To improve trust, outside audits by independent companies should verify the accuracy and completeness of the reports on the operation of content moderation programs and the operation of algorithms. Audits differ from independent research in that the platform hires an independent auditor to verify its own compliance with outside requirements.
However, it is crucial for regulators to tie each audit requirement to a particular purpose and to the disclosure of specific information. For instance, audits of fairness should describe what outcomes are subject to a fairness requirement and disclose disparate impact information in connection with that outcome. Platform ads, for instance, should not discriminate against protected classes in housing or employment.
DSA gets at this need for specificity by having outside audits to assess the systemic risks that might affect a range of public policy objectives including “safeguarding public order, protecting privacy and fighting fraudulent and deceptive commercial practices.”
Align Government Efforts
Responsibility for enforcing transparency rules should be assigned to a single government agency that would also administer a broad regulatory program. The agency would supervise platform due process obligations, public reports, and audits and would vet researchers and auditing firms. It would also determine which data and in what format has to be made available for audits and research. It is impossible to specify all the details of data disclosure in advance, but it can be the subject of ongoing dialogue among regulators, platforms, researchers and auditors.
A social media regulator should have additional regulatory tasks beyond content moderation, including privacy and the promotion of competition. These goals interact and sometimes conflict. So, a single regulator would be the best place to house the different responsibilities.
Other regulatory responsibilities are very specialized and might need to remain with the different specialist regulator. For example, the U.S. Department of Housing and Urban Development brought a discrimination case against Facebook. It might be best to leave the enforcement of housing discrimination laws with specialized agencies and require only close collaboration with the social media regulator.
How to prevent abuse?
A social media regulator would have the power to manipulate the oversight system to favor the interests of the political party that happened to be in power. How should this be constrained?
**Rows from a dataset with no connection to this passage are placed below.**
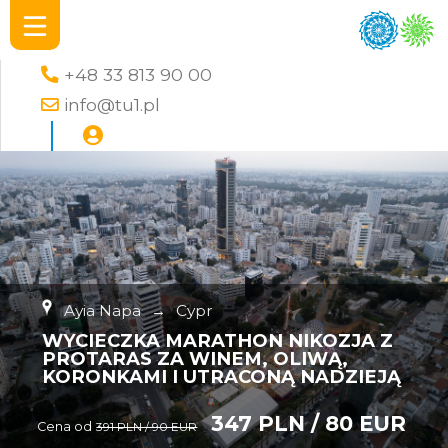
+48 33 813 90 00
info@tu1.pl
Ayia Napa
→
Cypr
WYCIECZKA MARATHON NIKOZJA Z
PROTARAS ZA WINEM, OLIWĄ,
KORONKAMI I UTRACONĄ NADZIEJĄ
347 PLN / 80 EUR
Cena od
391 PLN / 90 EUR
One safeguard is to ensure that the supervisory agency is independent of the rest of the government. European data protection authorities, for instance, are independent in this way, as are to some degree U.S. independent agencies such as the Federal Trade Commission. This independence would prevent the agency from simply following the orders of the current administration. In addition, its regulatory decisions would have to be subject to normal notice and comment rules and judicial review.
The second safeguard is to prevent agencies from second-guessing content decisions of social media companies. Banking regulators do not make loans and social media regulators should not make content decisions. The DSA requires an out-of-court dispute resolution system, where the regulator vets and approves the settlement body, but does not make the decision itself. I suggest an industry body such as has developed under FINRA in the United States, which separates the industry regulatory body from the dispute resolution system.
Transparency is not always a good thing, but in the case of social media platforms it is an idea whose time has come. It is not just nice to have but serves concrete, tangible public policy interests. It is an essential part of a comprehensive regulatory scheme for social media companies.